Why would you stop Google from indexing pages in your website?

74 views Asked by At

I've read some articles on how to stop the indexing, but I'm not clear WHY you would actually want to do that.

1) The explanation I found for why was:

"For marketers, one common reason is to prevent duplicate content (when there is more than one version of a page indexed by the search engines, as in a printer-friendly version of your content) from being indexed.

Another good example? A thank-you page (i.e., the page a visitor lands on after converting on one of your landing pages). This is usually where the visitor gets access to whatever offer that landing page promised, such as a link to an ebook PDF." [Basically you don't want the user to find your Thank You page with freebies through search without signing up]

However, in both these cases it actually seems like a bad idea to prevent indexing? You'd rather just redirect to the sign-in page (in the second example) after your user finds you? At least the user will be able to reach your website.

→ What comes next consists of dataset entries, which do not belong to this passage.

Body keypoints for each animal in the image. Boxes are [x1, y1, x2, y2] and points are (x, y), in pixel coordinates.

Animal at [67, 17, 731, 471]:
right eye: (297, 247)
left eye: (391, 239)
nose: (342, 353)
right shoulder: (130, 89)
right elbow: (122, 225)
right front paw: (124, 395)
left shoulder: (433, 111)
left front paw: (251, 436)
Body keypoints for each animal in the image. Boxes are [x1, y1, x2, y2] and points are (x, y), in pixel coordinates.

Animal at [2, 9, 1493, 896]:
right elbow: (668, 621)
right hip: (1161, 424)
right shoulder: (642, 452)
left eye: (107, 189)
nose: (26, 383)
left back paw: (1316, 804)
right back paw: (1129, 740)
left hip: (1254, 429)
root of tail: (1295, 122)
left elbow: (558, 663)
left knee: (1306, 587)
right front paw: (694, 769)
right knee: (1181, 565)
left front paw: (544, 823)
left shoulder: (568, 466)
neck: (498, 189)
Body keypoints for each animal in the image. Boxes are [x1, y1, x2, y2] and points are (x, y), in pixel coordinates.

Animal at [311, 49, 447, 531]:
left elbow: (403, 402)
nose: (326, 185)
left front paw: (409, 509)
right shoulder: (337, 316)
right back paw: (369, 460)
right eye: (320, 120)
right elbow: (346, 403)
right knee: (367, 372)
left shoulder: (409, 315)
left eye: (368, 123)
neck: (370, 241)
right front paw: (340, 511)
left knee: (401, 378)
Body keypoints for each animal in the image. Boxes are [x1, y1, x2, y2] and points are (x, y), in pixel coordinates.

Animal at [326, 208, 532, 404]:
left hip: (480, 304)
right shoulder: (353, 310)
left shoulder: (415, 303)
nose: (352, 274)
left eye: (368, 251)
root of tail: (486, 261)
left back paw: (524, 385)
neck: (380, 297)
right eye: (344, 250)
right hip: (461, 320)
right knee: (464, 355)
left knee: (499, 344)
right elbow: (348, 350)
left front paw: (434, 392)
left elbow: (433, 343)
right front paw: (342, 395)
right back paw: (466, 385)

2) It's also mentioned that indexing is not the same as appearing in Google search results, but it's not really clear what the difference is. Could someone enlighten?

TIA.

1

There are 1 answers

0
Peter K On

Let me provide few good reasons from my experience, though I believe many more exist.

Traditionally known primary reason is to save computing resources. Imagine a search engine - probably it would not like another search engine to index all of its results.

A big part of it is to prevent waste of resources. Imagine a search engine would index itself, that can take some time. This also applies to binary data which has no text.

Your example somewhat falls into this category

"For marketers, one common reason is to prevent duplicate content (when there is more than one version of a page indexed by the search engines, as in a printer-friendly version of your content) from being indexed.

But this is not considered a valid reason any more, as resource consumption is generally low, and proper disambiguation should be done with html metadata like

<link rel='canonical' href='<permanent link>' ...>
<link rel='alternate' media='printed' ...>

Another big reason to prevent indexing is privacy. E.g. facebook profiles are not indexed if owner chooses so.

Another good example? A thank-you page (i.e., the page a visitor lands on after converting on one of your landing pages). This is usually where the visitor gets access to whatever offer that landing page promised, such as a link to an ebook PDF." [Basically you don't want the user to find your Thank You page with freebies through search without signing up]

This falls into privacy category. Even better, a search engine once indexed a set of these "thank you" pages from a website of mobile operator, which also included the message sent.

One observed reason is general newbie paranoia. It is a bad reason, because paranoia solution would be much better implemented with HTTP authentication.